**WORK REQUIRED**
Exactly as given, transcribe each entry that follows.

(Stored data entries)
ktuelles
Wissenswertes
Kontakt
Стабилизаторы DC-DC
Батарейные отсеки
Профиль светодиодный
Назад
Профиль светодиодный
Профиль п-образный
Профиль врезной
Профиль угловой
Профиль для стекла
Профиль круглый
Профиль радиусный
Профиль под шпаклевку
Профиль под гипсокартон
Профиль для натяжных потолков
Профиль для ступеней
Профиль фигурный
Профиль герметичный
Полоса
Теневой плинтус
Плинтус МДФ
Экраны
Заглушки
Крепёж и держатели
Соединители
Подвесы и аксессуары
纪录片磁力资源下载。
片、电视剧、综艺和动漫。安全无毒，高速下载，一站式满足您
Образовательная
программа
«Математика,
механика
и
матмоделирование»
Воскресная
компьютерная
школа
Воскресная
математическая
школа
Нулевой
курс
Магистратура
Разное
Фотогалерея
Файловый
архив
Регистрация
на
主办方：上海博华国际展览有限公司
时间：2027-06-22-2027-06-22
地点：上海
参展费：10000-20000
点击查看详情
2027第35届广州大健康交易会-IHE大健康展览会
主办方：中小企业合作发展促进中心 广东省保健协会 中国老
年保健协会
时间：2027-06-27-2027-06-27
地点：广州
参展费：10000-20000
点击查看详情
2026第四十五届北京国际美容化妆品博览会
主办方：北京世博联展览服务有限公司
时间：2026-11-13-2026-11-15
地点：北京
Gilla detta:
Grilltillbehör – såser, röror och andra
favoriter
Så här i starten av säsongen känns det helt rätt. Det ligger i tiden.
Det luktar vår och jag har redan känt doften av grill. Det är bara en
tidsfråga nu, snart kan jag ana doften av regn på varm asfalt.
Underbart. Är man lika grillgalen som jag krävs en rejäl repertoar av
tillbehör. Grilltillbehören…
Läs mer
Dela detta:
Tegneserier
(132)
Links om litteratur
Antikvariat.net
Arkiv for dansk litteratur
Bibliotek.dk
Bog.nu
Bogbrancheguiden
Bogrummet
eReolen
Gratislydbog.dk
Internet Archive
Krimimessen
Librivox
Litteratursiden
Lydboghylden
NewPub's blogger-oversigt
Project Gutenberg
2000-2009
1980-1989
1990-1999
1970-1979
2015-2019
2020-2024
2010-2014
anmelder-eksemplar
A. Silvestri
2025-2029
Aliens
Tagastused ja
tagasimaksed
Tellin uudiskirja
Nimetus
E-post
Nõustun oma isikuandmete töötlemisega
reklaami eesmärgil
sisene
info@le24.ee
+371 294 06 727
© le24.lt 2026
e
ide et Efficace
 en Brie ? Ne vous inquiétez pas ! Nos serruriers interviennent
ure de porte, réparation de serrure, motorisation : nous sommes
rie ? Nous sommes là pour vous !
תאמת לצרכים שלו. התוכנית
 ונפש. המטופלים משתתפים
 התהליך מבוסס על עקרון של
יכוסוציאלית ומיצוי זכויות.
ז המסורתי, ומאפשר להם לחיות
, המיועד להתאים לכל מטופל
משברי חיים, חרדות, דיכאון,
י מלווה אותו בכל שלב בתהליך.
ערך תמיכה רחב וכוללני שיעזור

**RESPONSE BELOW**
ktuelles
Wissenswertes
Kontakt
Стабилизаторы DC-DC
Батарейные отсеки
Профиль светодиодный
Назад
Профиль светодиодный
Профиль п-образный
Профиль врезной
Профиль угловой
Профиль для стекла
Профиль круглый
Профиль радиусный
Профиль под шпаклевку
Профиль под гипсокартон
Профиль для натяжных потолков
Профиль для ступеней
Профиль фигурный
Профиль герметичный
Полоса
Теневой плинтус
Плинтус МДФ
Экраны
Заглушки
Крепёж и держатели
Соединители
Подвесы и аксессуары
纪录片磁力资源下载。
片、电视剧、综艺和动漫。安全无毒，高速下载，一站式满足您
Образовательная
программа
«Математика,
механика
и
матмоделирование»
Воскресная
компьютерная
школа
Воскресная
математическая
школа
Нулевой
курс
Магистратура
Разное
Фотогалерея
Файловый
архив
Регистрация
на
主办方：上海博华国际展览有限公司
时间：2027-06-22-2027-06-22
地点：上海
参展费：10000-20000
点击查看详情
2027第35届广州大健康交易会-IHE大健康展览会
主办方：中小企业合作发展促进中心 广东省保健协会 中国老
年保健协会
时间：2027-06-27-2027-06-27
地点：广州
参展费：10000-20000
点击查看详情
2026第四十五届北京国际美容化妆品博览会
主办方：北京世博联展览服务有限公司
时间：2026-11-13-2026-11-15
地点：北京
Gilla detta:
Grilltillbehör – såser, röror och andra
favoriter
Så här i starten av säsongen känns det helt rätt. Det ligger i tiden.
Det luktar vår och jag har redan känt doften av grill. Det är bara en
tidsfråga nu, snart kan jag ana doften av regn på varm asfalt.
Underbart. Är man lika grillgalen som jag krävs en rejäl repertoar av
tillbehör. Grilltillbehören…
Läs mer
Dela detta:
Tegneserier
(132)
Links om litteratur
Antikvariat.net
Arkiv for dansk litteratur
Bibliotek.dk
Bog.nu
Bogbrancheguiden
Bogrummet
eReolen
Gratislydbog.dk
Internet Archive
Krimimessen
Librivox
Litteratursiden
Lydboghylden
NewPub's blogger-oversigt
Project Gutenberg
2000-2009
1980-1989
1990-1999
1970-1979
2015-2019
2020-2024
2010-2014
anmelder-eksemplar
A. Silvestri
2025-2029
Aliens
Tagastused ja
tagasimaksed
Tellin uudiskirja
Nimetus
E-post
Nõustun oma isikuandmete töötlemisega
reklaami eesmärgil
sisene
info@le24.ee
+371 294 06 727
© le24.lt 2026
e
ide et Efficace
 en Brie ? Ne vous inquiétez pas ! Nos serruriers interviennent
ure de porte, réparation de serrure, motorisation : nous sommes
rie ? Nous sommes là pour vous !
תאמת לצרכים שלו. התוכנית
 ונפש. המטופלים משתתפים
 התהליך מבוסס על עקרון של
יכוסוציאלית ומיצוי זכויות.
ז המסורתי, ומאפשר להם לחיות
, המיועד להתאים לכל מטופל
משברי חיים, חרדות, דיכאון,
י מלווה אותו בכל שלב בתהליך.
ערך תמיכה רחב וכוללני שיעזור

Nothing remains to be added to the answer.